Monograph
From Hull AWE
A monograph is a work with scholarly ambition, written on a single subject.
- Its original use, at the start of the nineteenth century, was in biological sciences, where it very precisely meant 'a thorough account of a single species or genus'.
- This meaning was extended by the middle of the century to "a detailed written study of a single specialized topic (distinguished from general studies in which the topic is dealt with as part of a wider subject)" (OED). This could be a short article, a section of an encyclopaedia or a book, sometimes of more than one volume in length.
- By the beginning of the next century, librarians were using it to mean 'an independent item, not part of a series or periodical'.

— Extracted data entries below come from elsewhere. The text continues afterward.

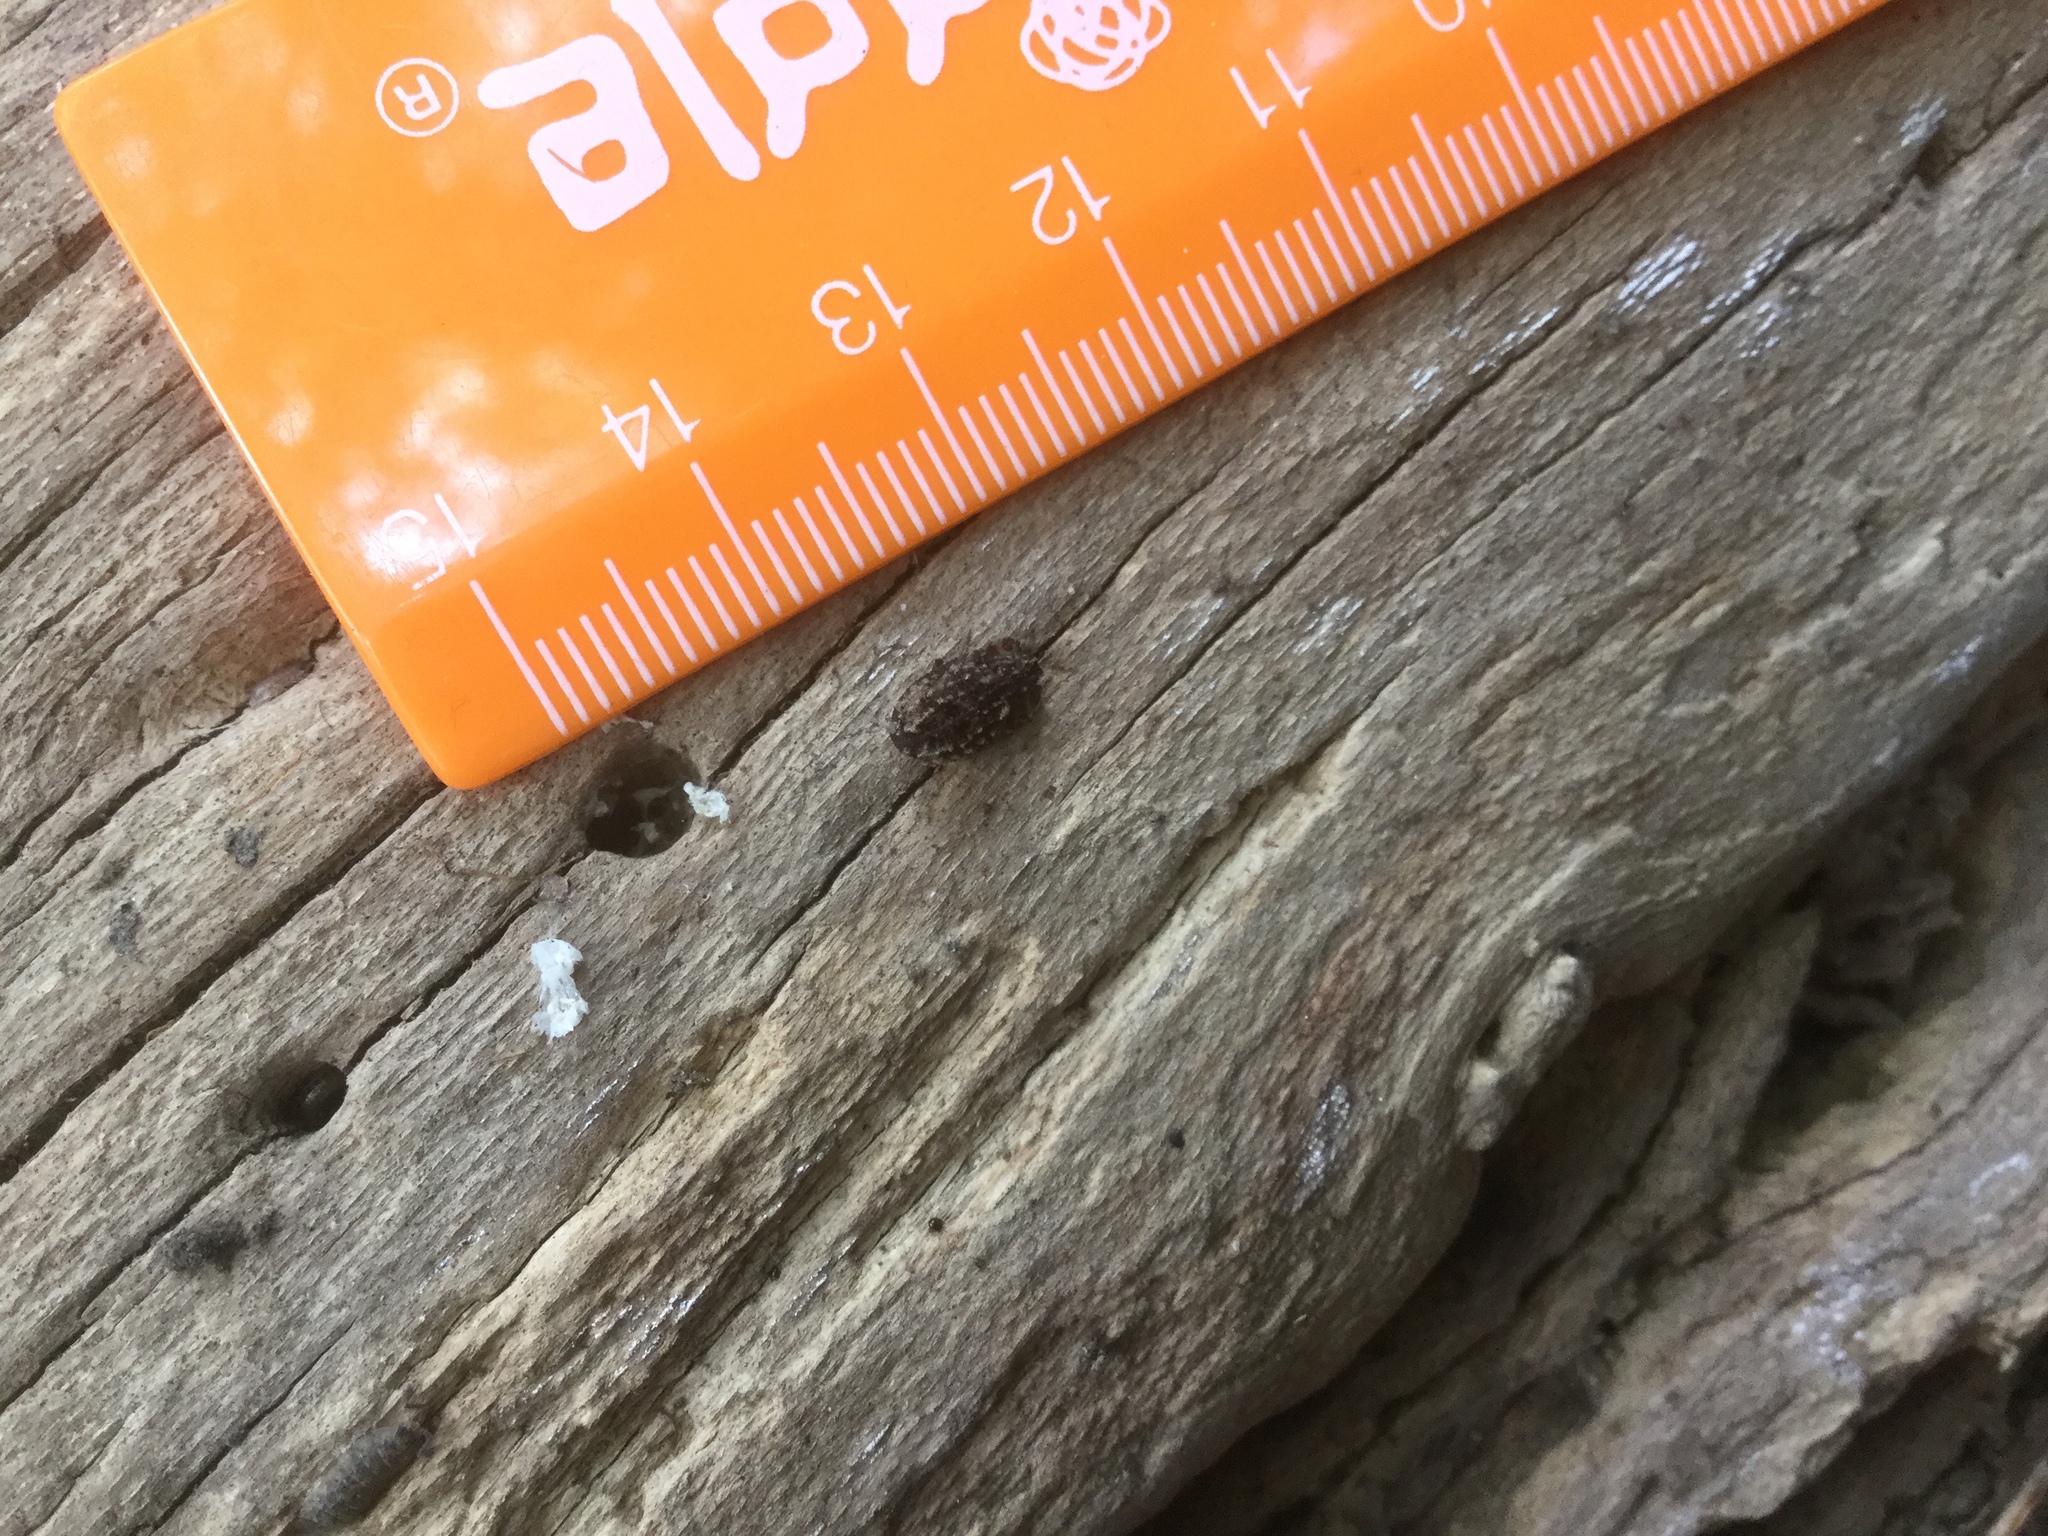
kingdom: Animalia
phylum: Arthropoda
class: Insecta
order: Coleoptera
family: Zopheridae
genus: Pristoderus
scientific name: Pristoderus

- In academic use in the twenty-first century, a monograph is normally a single volume book produced as part of the writer's progression into full acceptance as a serious scholar. It is the step required, or advised, after the publication of one or more articles in learned journals. Recently graduated PhDs often adapt their theses for publication: such a book is a monograph.
- One of the characteristics of the great fictional detective Sherlock Holmes is the large number of monographs he produced, on subjects as varied as classifications of soils in particular localities, different types of tobacco ash, the polyphonic motets of Lassus, secret writings, the analysis of various tattoos and A Practical Handbook of Bee Culture. Many of these, if not the last, should be envisaged as pamphlets rather than weighty tomes.
Etymological note; Monograph comes from the Greek μόνος (monos, ‘single’) and γραφή (graphē, ‘writing’).